= Eva Koch =

Danish sculptor

Eva Isabel Koch (born 17 June 1953) is a Danish sculptor who has gained fame with her video installations. In 2011, she was awarded the Thorvaldsen Medal.

==Description==
Born in the Frederiksberg district of Copenhagen, Koch was the daughter of Jens Koch, a justice ministry official and later judge and of interior decorator Chris Haslunc Gleditsch. She studied at the Royal Danish Academy of Fine Arts under Freddie A. Lerche, Mogens Møller, Hein Heinsen and Bjørn Nørgaard from 1985 to 1992. From 1989 to 1990, she also spent a year at the Facultad de Bellas Artes (Faculty of Fine Arts) in Barcelona.
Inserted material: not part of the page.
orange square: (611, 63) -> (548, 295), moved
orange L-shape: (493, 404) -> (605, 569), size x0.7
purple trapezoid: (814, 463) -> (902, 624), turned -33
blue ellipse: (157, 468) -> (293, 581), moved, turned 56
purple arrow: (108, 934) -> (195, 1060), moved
From the 1980s, she experimented by sculpting blocks made of various composite materials as well as works in lead and phosphorus. In 1988, she began creating installations, sometimes with claustrophobic effects as at her exhibition in Sophienholm in 1989 when a cylinder cased in rubber was considered to be close to blowing up the room. In 1991, she created her Video Sculpture in Barcelona while her more recent works include installations expressing structures and frameworks.
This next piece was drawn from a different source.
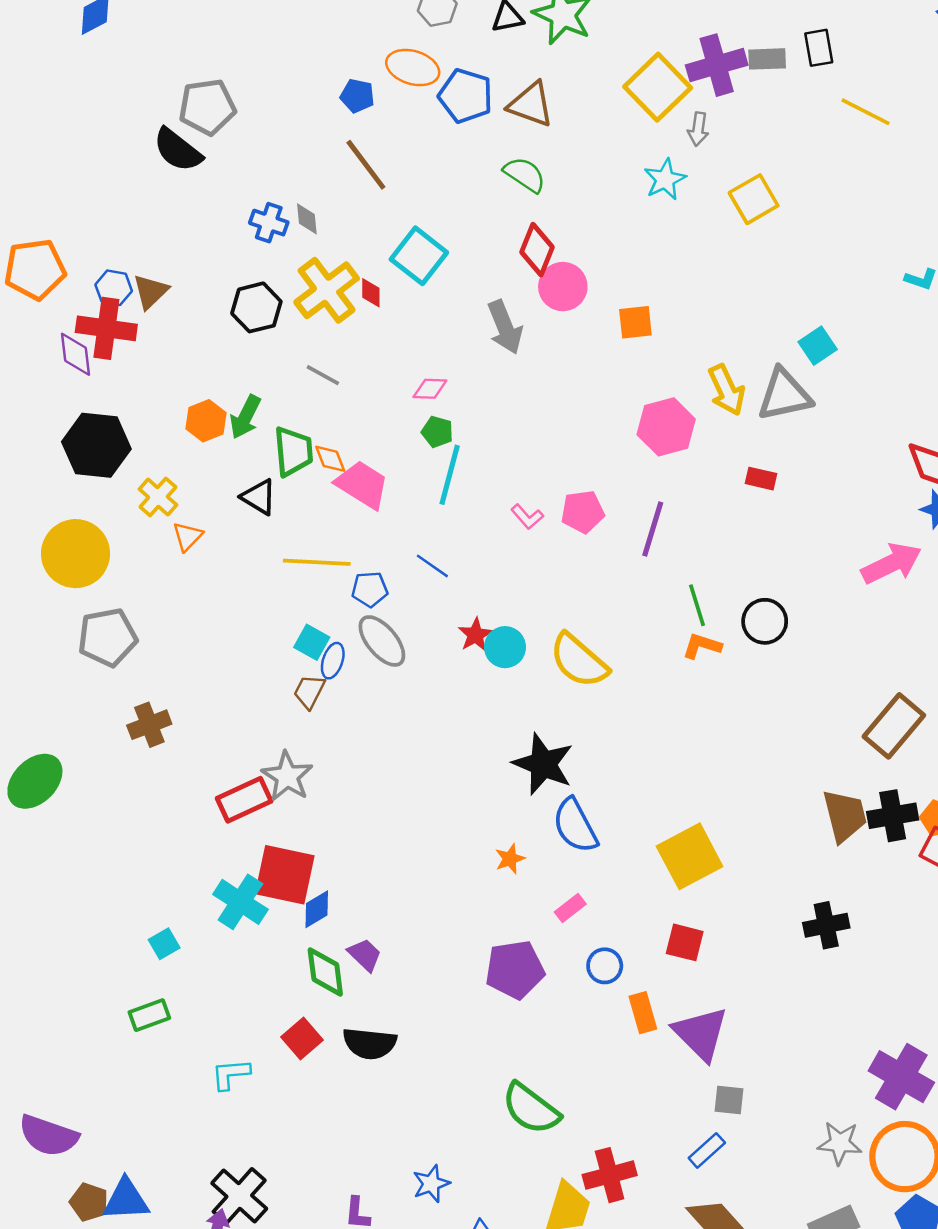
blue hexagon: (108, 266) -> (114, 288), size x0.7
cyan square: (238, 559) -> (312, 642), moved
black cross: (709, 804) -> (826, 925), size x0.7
Although Koch was originally trained as a sculptor, she is equally at home with other media including sound and light. She was the creator of Denmark's largest sculpture, Lyshøjen, in Esbjerg created from 1994 to 2001 together with the landscape architect Steen Høyer. In 2003, she presented her Villar video exhibit at the Venice Biennale which told the story of a child from Spain adopted by a Norwegian family with images up to two metres (six feet) high. Through her videos, Koch presents ordinary people who create a close relationship with the viewer.

==Awards==
In 2003, Koch received the Eckersberg Medal and in 2011, the Thorvaldsen Medal.